Un moine, en robe de bure, la tête entièrement recouverte d’un capuchon qui ne laisse apparaître qu’une obscurité là où devrait se trouver un visage.
Il est massif, voûté à la façon de la maçonnerie d’une cathédrale. Mais immense, à la façon d’une cathédrale. Même ainsi, même presque plié en deux, il mesure plus de deux mètres. Combien ferait-il, s’il se tenait droit ?
Il est au bord d’une route de campagne, dans un virage, à l’extérieur et perpendiculaire à celui-ci… pour autant que l’on puisse être perpendiculaire par rapport à une courbe. Et son bras droit est levé, perpendiculaire à son corps, pour peu qu’un bras puisse être perpendiculaire à un corps voûté.

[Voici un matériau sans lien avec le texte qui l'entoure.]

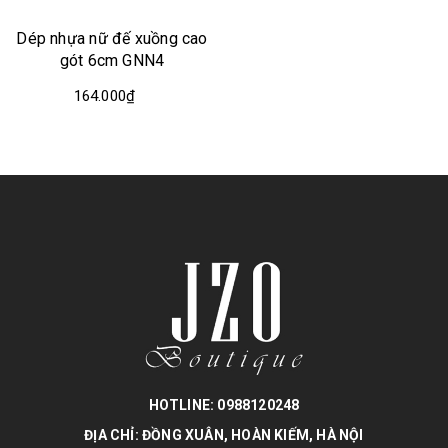
Dép nhựa nữ đế xuồng cao
gót 6cm GNN4
164.000₫
HOTLINE: 0988120248
ĐỊA CHỈ: ĐỒNG XUÂN, HOÀN KIẾM, HÀ NỘI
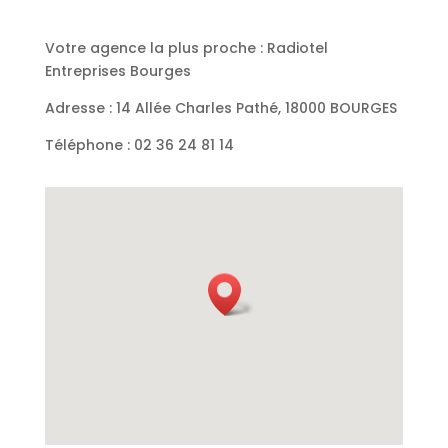
Votre agence la plus proche : Radiotel
Entreprises Bourges
Adresse : 14 Allée Charles Pathé, 18000 BOURGES
Téléphone :
02 36 24 81 14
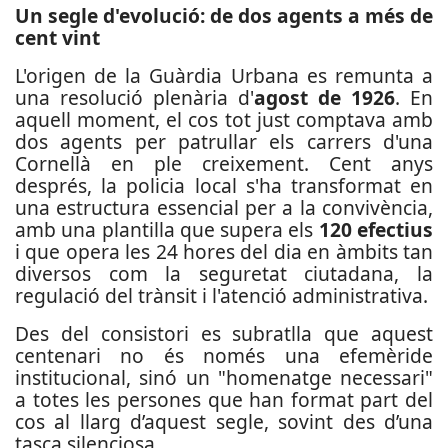
Un segle d'evolució: de dos agents a més de
cent vint
L'origen de la Guàrdia Urbana es remunta a
una resolució plenària d'
agost de 1926
. En
aquell moment, el cos tot just comptava amb
dos agents per patrullar els carrers d'una
Cornellà en ple creixement. Cent anys
després, la policia local s'ha transformat en
una estructura essencial per a la convivència,
amb una plantilla que supera els
120 efectius
i que opera les 24 hores del dia en àmbits tan
diversos com la seguretat ciutadana, la
regulació del trànsit i l'atenció administrativa.
Des del consistori es subratlla que aquest
centenari no és només una efemèride
institucional, sinó un "homenatge necessari"
a totes les persones que han format part del
cos al llarg d’aquest segle, sovint des d’una
tasca silenciosa.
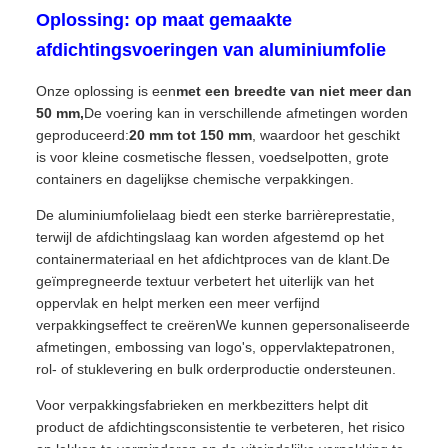
Oplossing: op maat gemaakte
afdichtingsvoeringen van aluminiumfolie
Onze oplossing is een
met een breedte van niet meer dan
50 mm,
De voering kan in verschillende afmetingen worden
geproduceerd:
20 mm tot 150 mm
, waardoor het geschikt
is voor kleine cosmetische flessen, voedselpotten, grote
containers en dagelijkse chemische verpakkingen.
De aluminiumfolielaag biedt een sterke barrièreprestatie,
terwijl de afdichtingslaag kan worden afgestemd op het
containermateriaal en het afdichtproces van de klant.De
geïmpregneerde textuur verbetert het uiterlijk van het
oppervlak en helpt merken een meer verfijnd
verpakkingseffect te creërenWe kunnen gepersonaliseerde
afmetingen, embossing van logo's, oppervlaktepatronen,
rol- of stuklevering en bulk orderproductie ondersteunen.
Voor verpakkingsfabrieken en merkbezitters helpt dit
product de afdichtingsconsistentie te verbeteren, het risico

À sa main pendouille une vieille lanterne de fer forgé qui est éclairée. Mais sa lumière n’éclaircit pas l’obscurité. Elle n’ajoute rien aux ténèbres non plus : c’est une lampe, allumée, qui ne brille simplement pas.
Je poursuis ma route, et, lentement, arrive à sa hauteur. L’obscurité qui remplaçait son visage se fait moindre et je commence à distinguer quelque chose. Au début, cela donne l’impression d’un bec d’oiseau, puis d’un bec de médecin médiéval, tels ceux qu’ils portaient naguère afin de se préserver des miasmes des malades de la peste.
Mais il n’en est rien : je me suis rapproché davantage et désormais je vois que, dépassant de ce visage toujours dissimulé dans l’ombre dépasse une gueule de saurien. Longue, dentue, d’un vert grisâtre avec des crocs par-dessus les babines. Sa robe de bure est élimée, presque en lambeaux, elle semble avoir connu des siècles d’attente, ici, au bord de cette route que je connais bien.
Il ne bouge pas. Moi, j’avance encore.
Je le dépasse, et je me dois de faire un choix. Il oscille entre Lovecraft et Jung, entre la folie mystique et la folie rationaliste, entre deux chemins de vie : ou le surnaturel m’attend pas après pas, ou je sombre lentement dans la folie. Deux chemins de vie, pour un seul virage.
Ce jour-là, j’ai choisi, pour celle-là et les suivantes.